According to Adesina: “That is the power of international partnerships working for Nigeria. Investors must recognise this and invest. The future is not just digital; the future will be driven by digital revolution.

“Today, Nigeria has five of the seven unicorns in Africa and raised almost 1.4 billion dollars of the total of four billion dollars raised by Fintech companies across Africa in 2021.

“When you think of financial services digital innovations, think Nigeria, with Flutterwave, OPay, Andela and Interswitch holding the status of unicorn companies, worth at least one billion dollars each”.

The AfDB chief added that the bank had so far invested 4.5 billion dollars in Nigeria, adding that the country remained an attractive investment destination.

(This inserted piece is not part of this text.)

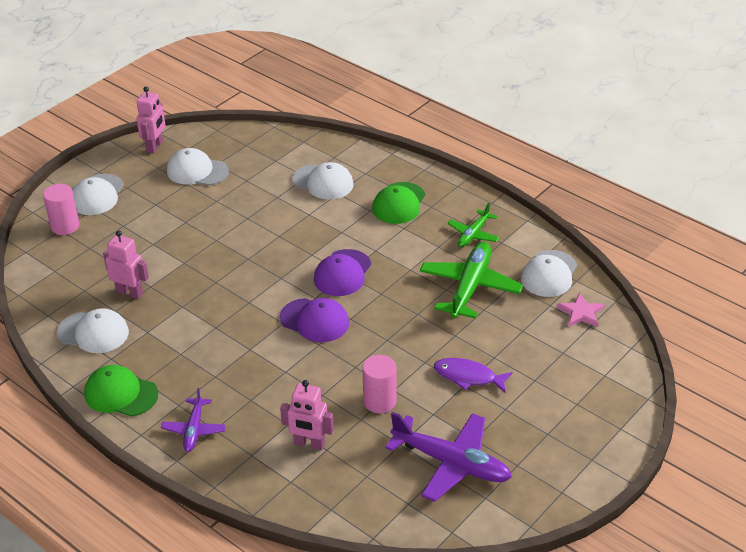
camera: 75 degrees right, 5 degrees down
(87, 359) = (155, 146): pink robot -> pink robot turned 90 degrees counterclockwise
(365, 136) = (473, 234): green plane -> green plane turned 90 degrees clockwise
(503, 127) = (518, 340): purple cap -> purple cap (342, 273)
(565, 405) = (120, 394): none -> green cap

Also, the International Fund for Agricultural Development and IsDB had provided $540 million to develop Special Agro-industrial processing zones to help unlock the agricultural potential in Nigeria to boost food and agribusiness value chains across Nigeria and make Nigeria more competitive.

He noted further that reducing Nigeria’s infrastructure deficit is also important, citing the National Integrated Infrastructure Master plan, which shows that Nigeria will need a total financing of 759 billion dollars to support infrastructure over a 23-year horizon (2020-2043).

“This covers tackling the crippling lack of energy to power the economy, including power generation, transmission and distribution infrastructure, water and sanitation, and transport infrastructure,” he said.